Problem to solve:
Write out every row below verbatim, leaving out the pictures.

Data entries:
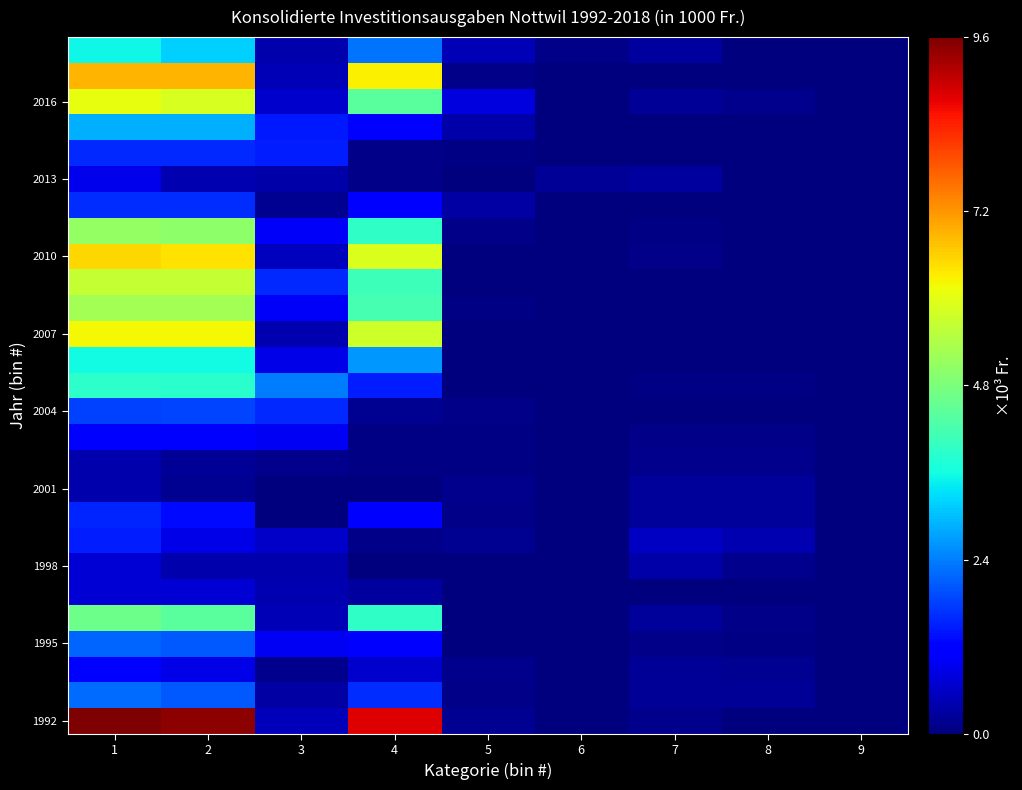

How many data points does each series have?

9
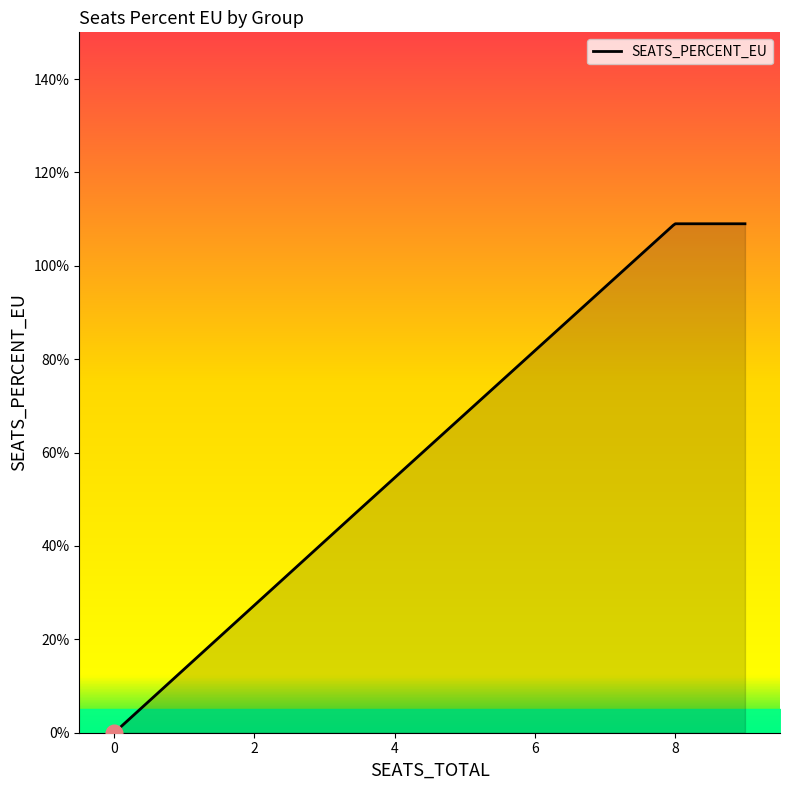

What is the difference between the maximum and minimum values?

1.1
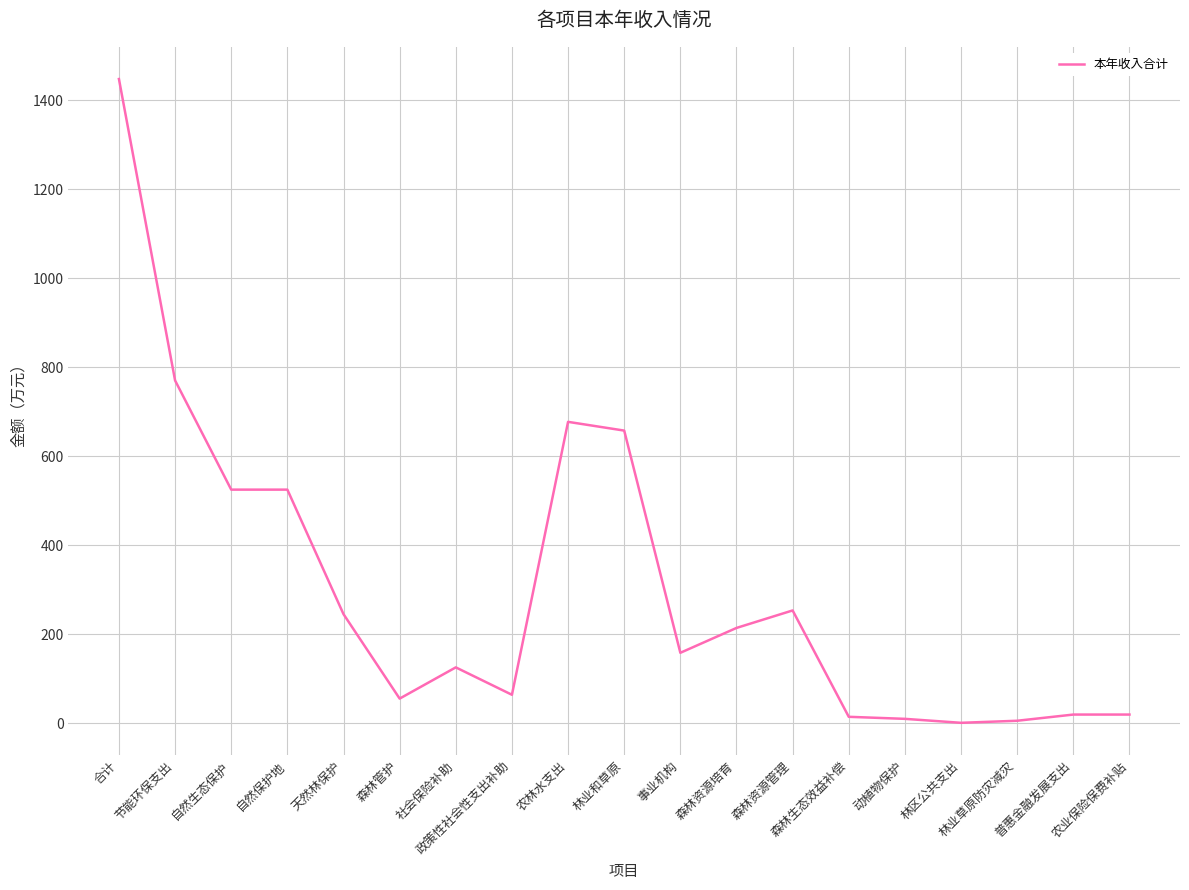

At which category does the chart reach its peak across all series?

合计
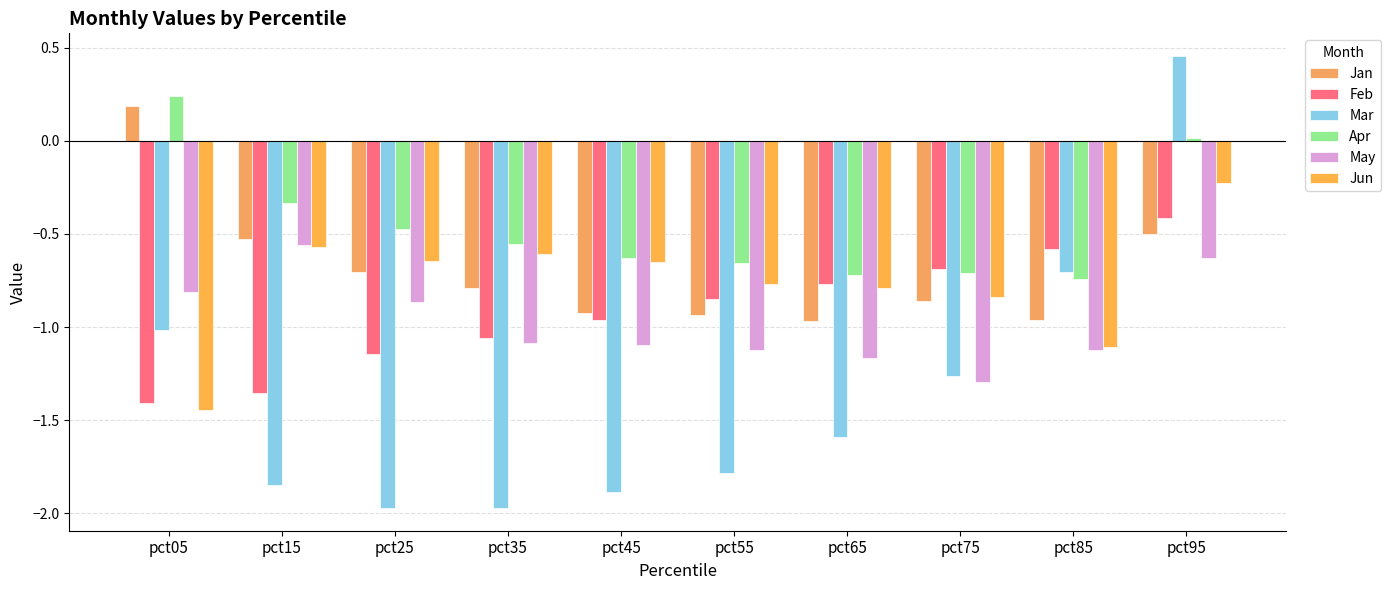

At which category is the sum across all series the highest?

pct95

Answer to this problem:
How many data points does each series have?

9

What is the difference between the maximum and minimum values?

1.1

At which category does the chart reach its peak across all series?

合计

At which category is the sum across all series the highest?

pct95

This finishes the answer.